Poza tym sportowo i wizerunkowo jest to dla nich świetna sprawa. Ich wylot z F1 można było traktować jako nieco niefortunny, gdyż Bottas trafił na cieniującego Saubera i zaczął być przezroczysty na torze, a zjazd Pereza był elementem rozpadającego się Red Bulla. Teraz jednak wejdą do stajni, którą prowadzi duży producent, chcący wkrótce osiągnąć status w pełni fabrycznego. Zostanie wybranym przez taką markę jest swego rodzaju nobilitacją oraz docenieniem tego, co udało się im osiągnąć wcześniej. 

Niestety nie poznaliśmy długości obu kontraktów, a formalnie dzisiejsze ogłoszeine skupia się tylko na przyszłym roku.
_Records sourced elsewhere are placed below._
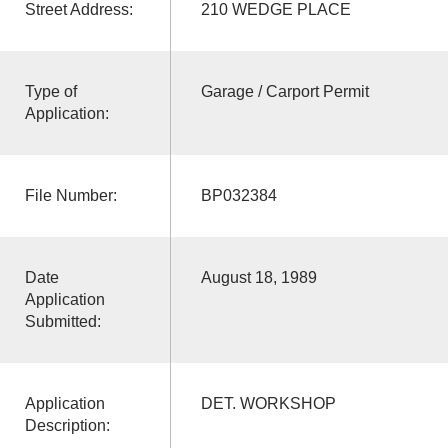
Street Address:
210 WEDGE PLACE
Type of
Garage / Carport Permit
Application:
File Number:
BP032384
Date
August 18, 1989
Application
Submitted:
Application
DET. WORKSHOP
Description:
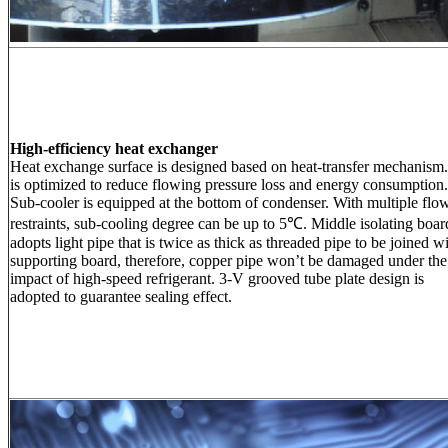
High-efficiency heat exchanger
Heat exchange surface is designed based on heat-transfer mechanism.
is optimized to reduce flowing pressure loss and energy consumption.
Sub-cooler is equipped at the bottom of condenser. With multiple flo
restraints, sub-cooling degree can be up to 5℃. Middle isolating boar
adopts light pipe that is twice as thick as threaded pipe to be joined w
supporting board, therefore, copper pipe won’t be damaged under the
impact of high-speed refrigerant. 3-V grooved tube plate design is
adopted to guarantee sealing effect.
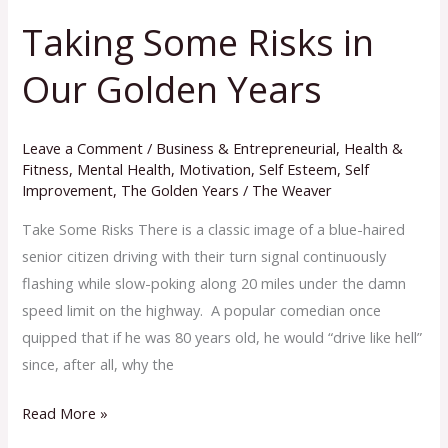
Taking Some Risks in
Taking
Some
Our Golden Years
Risks
in
Our
Leave a Comment
/
Business & Entrepreneurial
,
Health &
Golden
Fitness
,
Mental Health
,
Motivation
,
Self Esteem
,
Self
Improvement
,
The Golden Years
/
The Weaver
Years
Take Some Risks There is a classic image of a blue-haired
senior citizen driving with their turn signal continuously
flashing while slow-poking along 20 miles under the damn
speed limit on the highway. A popular comedian once
quipped that if he was 80 years old, he would “drive like hell”
since, after all, why the
Read More »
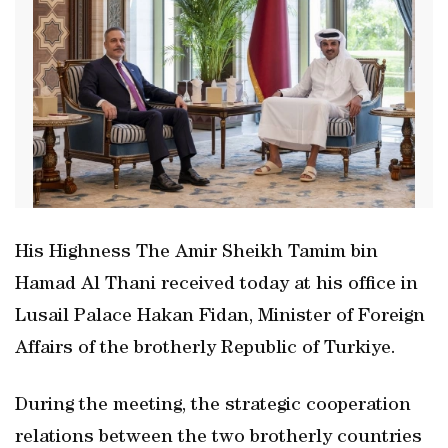
His Highness The Amir Sheikh Tamim bin
Hamad Al Thani received today at his office in
Lusail Palace Hakan Fidan, Minister of Foreign
Affairs of the brotherly Republic of Turkiye.
During the meeting, the strategic cooperation
relations between the two brotherly countries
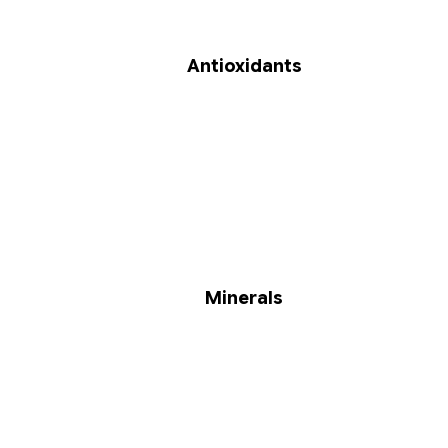
Antioxidants
Minerals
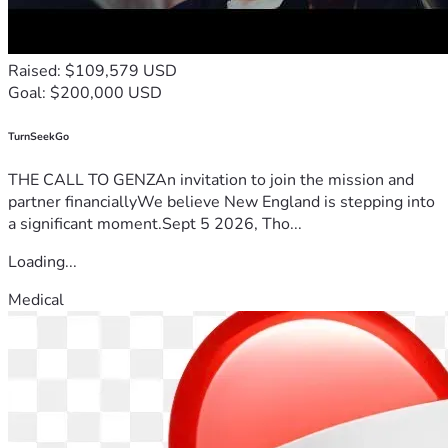
Raised: $109,579 USD
Goal: $200,000 USD
TurnSeekGo
THE CALL TO GENZAn invitation to join the mission and
partner financiallyWe believe New England is stepping into
a significant moment.Sept 5 2026, Tho...
Loading...
Medical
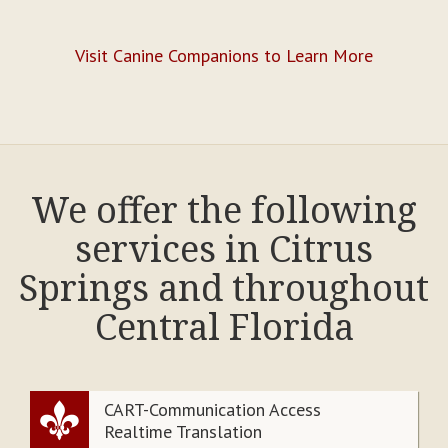
Visit Canine Companions to Learn More
We offer the following
services in Citrus
Springs and throughout
Central Florida
CART-Communication Access
Realtime Translation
Można jedynie przypuszczać, że zobowiązania będą mieć opcje rozszerzenia lub zakończenia współpracy.

- Podpisanie kontraktów z tak doświadczonymi kierowcami jak Bottas i Checo to mocna zapowiedź tego, co chcemy osiągnąć - skomentował szef, Graeme Lowdon. - Oni widzieli już wszystko w F1 i wiedzą, czego potrzeba osiągania sukcesów, choć ważniejsze jest to, że rozumieją, co oznacza budowanie zespołu. Ich przywództwo, opinie oraz instynkt wyścigowy, no i oczywiście sama prędkość, będą nieocenione w tym, abyśmy tchnęli życie w tę ekipę. Poza tym bardzo dziękuję Mercedesowi za współpracę i zrozumienie. 

Ciekawym elementem dzisiejszego ogłoszenia są powyższe podziękowania, które złożono stajni z Brackley. Wygląda więc na to, że potrzebne było jakiegoś rodzaju zielone światło od Srebrnych Strzał, aby Bottas trafił do Cadillaca. Wypowiedź Fina z prasówki podsumowuje takie zdanie: - Jednocześnie chciałbym podziękować Mercedesowi za niezachwiane wsparcie i sportową postawę, dzięki którym tak ekscytujący krok stał się możliwy.